23. Требовать клятвы там, где никакое нарушение соглашений, даже если бы оно и возникло, не может остаться незамеченным и где тот, кому дается клятва, располагает достаточной властью, чтобы наказать нарушителя, значит делать больше, чем необходимо для обеспечения собственной защиты, что свидетельствует скорее не столько о желании добра себе, сколько зла другому. Ибо клятва уже сама по себе должна призвать гнев Бога, то есть гнев всемогущего против тех, кто нарушает данное слово, полагая возможным в надежде на собственное могущество избежать людского возмездия и гнева всезнающего против тех, кто нарушает данное ими слово в надежде остаться скрытым от людских взоров.

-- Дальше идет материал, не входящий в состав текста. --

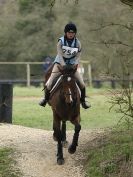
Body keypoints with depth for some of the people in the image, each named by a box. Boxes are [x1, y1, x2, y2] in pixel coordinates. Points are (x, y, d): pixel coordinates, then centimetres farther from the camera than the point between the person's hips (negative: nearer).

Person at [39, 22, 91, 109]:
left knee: (82, 84, -9)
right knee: (49, 84, -13)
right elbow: (60, 55, -18)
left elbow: (78, 57, -3)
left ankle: (83, 101, 15)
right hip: (60, 63, -2)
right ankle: (46, 98, 13)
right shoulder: (61, 41, -13)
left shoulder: (77, 43, -7)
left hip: (72, 64, 2)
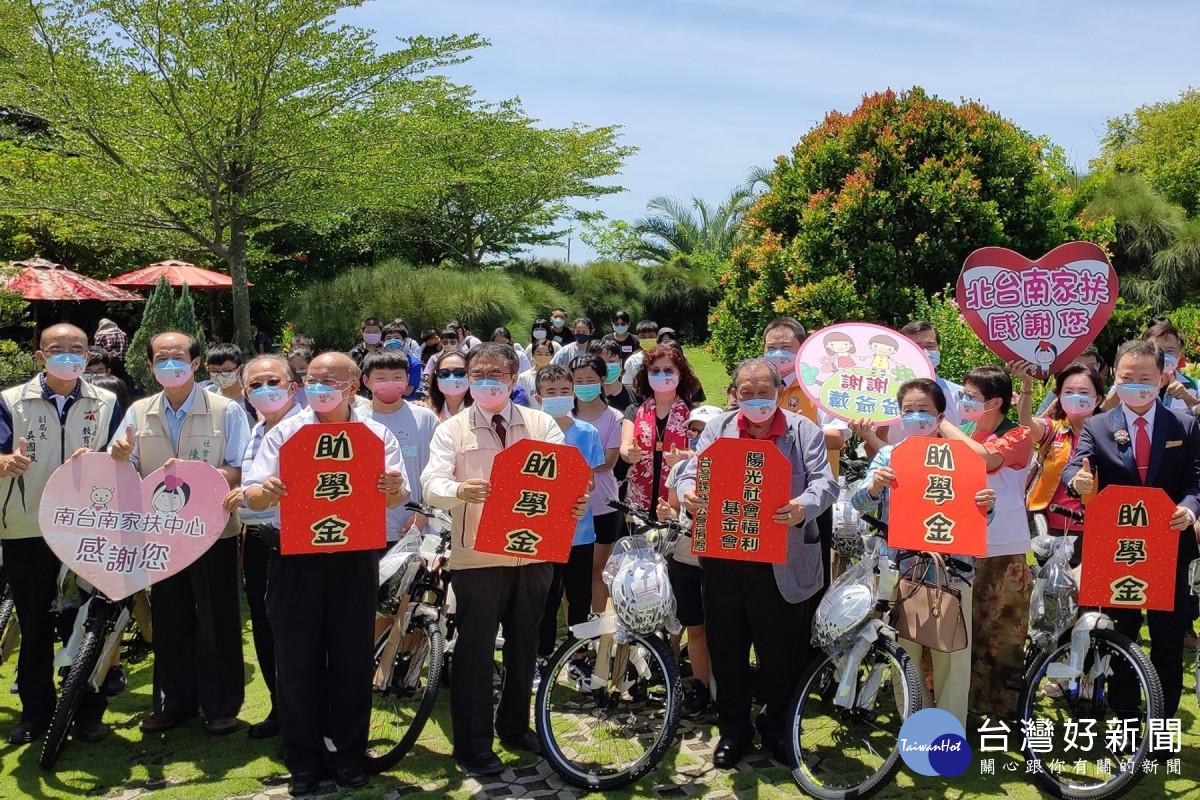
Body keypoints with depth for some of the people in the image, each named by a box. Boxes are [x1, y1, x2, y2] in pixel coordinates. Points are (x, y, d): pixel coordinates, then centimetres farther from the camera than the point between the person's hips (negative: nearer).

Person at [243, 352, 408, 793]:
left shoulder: (377, 434, 5)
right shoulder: (285, 432, 4)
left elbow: (397, 497, -4)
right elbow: (252, 497, -2)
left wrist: (394, 488, -27)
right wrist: (264, 491, -26)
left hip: (355, 557, 0)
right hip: (296, 557, 0)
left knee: (352, 657, 6)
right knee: (298, 660, 5)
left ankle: (348, 754, 22)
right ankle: (303, 760, 18)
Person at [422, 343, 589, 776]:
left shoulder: (541, 424, 6)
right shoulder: (451, 430, 0)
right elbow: (432, 484, -13)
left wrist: (575, 501, -28)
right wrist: (459, 490, -36)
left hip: (533, 553, 3)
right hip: (476, 557, -3)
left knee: (524, 644, 15)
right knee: (475, 650, 1)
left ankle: (515, 725, 34)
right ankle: (472, 745, 13)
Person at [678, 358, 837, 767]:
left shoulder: (804, 431, 1)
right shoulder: (717, 429, 8)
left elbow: (825, 482, -8)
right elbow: (691, 472, 5)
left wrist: (804, 506, -30)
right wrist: (689, 492, -20)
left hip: (783, 564, -2)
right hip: (724, 559, 2)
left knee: (782, 651, 7)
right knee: (726, 648, 10)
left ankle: (775, 725, 29)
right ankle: (733, 729, 28)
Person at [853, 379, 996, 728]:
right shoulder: (889, 455, 7)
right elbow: (861, 503, -2)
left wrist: (986, 506, -17)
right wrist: (874, 486, -25)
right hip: (901, 568, 1)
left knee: (953, 657, 0)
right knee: (903, 657, 5)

44Под истинным разумом (recta ratio) в естественном состоянии человека я понимаю не способность к безошибочным действиям, как думают многие, но мыслительный акт, то есть собственное для каждого правильное рассуждение о действиях, которые могут привести либо к пользе, либо к ущербу для других. Я говорю о собственном суждении потому, что, хотя в государство разум самого государства, то есть государственный закон, должен приниматься каждым гражданином как истинный разум, вне государства, где истинный разум можно отличить от ложного, только сравнив его с собственным, собственный разум каждого должен быть признан не только критерием собственных поступков, совершаемых человеком на свой страх, но и мерилом чужого разума в том, что касается его самого. Я называю его истинным, то есть делающим вывод из истинных и правильно составленных посылок. Потому что всякое нарушение естественных законов состоит в ложном рассуждении или в глупости людей, не видящих того, что для их собственной безопасности необходимо исполнять свои обязанности перед остальными людьми. Принципы же правильного рассуждения о такого рода обязанностях изложены в пунктах 1, 3, 4, 5, 6, 7 первой главы.
45Опасение не может считаться справедливым, если нет какой-то новой причины для него или иного знака нежелания исполнить обязательство. Ведь причина, которая не смогла помешать заключению соглашения, не должна мешать и его исполнению.